The IHSAA has taken significant steps in addressing concussion concerns, according to Assistant Commissioner Robert Faulkens.

This is the fifth year of concussion training for officials, the fourth year of a mandated protocol and the third year of football coaches teaching about how to prevent such injury.

Faulkens said schools voluntarily report information but the next step in accurately measuring concussed activity is the ability to collect data from athletes who’ve followed up with a doctor visit.

The Future

At the end of the day, student-athletes and their families have to make the appropriate decision regarding contact sports, Dr. Bailes said.

Even if sub-concussive blows can’t be mitigated a decade from now, Dr. Bailes believes contact sports will be active, albeit with possible further rule changes.

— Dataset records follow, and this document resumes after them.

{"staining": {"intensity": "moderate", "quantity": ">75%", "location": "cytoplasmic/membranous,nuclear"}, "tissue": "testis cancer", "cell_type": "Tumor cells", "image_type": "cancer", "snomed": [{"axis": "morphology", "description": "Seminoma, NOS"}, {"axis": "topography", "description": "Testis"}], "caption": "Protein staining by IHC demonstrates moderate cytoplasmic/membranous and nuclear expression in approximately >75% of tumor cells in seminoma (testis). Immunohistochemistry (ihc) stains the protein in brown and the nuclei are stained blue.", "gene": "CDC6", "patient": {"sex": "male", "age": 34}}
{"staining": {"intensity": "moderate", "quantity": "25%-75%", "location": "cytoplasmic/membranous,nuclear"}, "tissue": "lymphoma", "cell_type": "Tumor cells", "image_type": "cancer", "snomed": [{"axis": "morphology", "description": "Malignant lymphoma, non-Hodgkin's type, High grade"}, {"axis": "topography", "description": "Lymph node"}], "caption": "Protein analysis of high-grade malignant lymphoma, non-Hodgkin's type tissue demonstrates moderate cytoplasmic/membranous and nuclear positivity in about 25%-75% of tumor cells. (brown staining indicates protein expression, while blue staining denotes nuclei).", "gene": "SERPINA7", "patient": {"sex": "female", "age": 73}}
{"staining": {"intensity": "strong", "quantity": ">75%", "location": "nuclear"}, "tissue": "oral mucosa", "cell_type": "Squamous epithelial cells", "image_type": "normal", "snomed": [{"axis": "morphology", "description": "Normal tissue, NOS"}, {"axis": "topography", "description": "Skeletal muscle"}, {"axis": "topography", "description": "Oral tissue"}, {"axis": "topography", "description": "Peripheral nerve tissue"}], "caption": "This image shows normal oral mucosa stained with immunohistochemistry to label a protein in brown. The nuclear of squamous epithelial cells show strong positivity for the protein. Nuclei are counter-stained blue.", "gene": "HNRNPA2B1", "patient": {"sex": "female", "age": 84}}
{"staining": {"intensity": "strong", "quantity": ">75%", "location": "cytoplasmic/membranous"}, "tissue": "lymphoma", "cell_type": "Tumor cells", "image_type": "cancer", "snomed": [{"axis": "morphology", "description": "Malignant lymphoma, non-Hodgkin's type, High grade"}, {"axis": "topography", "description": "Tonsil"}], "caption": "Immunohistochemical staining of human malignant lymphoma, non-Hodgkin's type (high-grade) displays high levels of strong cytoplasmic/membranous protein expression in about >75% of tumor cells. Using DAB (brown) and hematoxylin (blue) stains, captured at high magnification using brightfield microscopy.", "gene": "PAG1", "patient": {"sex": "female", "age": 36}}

“Football may devolve back to its origins in rugby – less head-to-head contact, less contact with the head – and more of a rugby style of play,” Dr. Bailes said. “And the same goes for other sports – like soccer eliminating unnecessary heading of the ball, ice hockey eliminating body checks and other high-velocity hits that can affect the head. We are hopeful that protective equipment will continue to evolve and be a part of the solution.”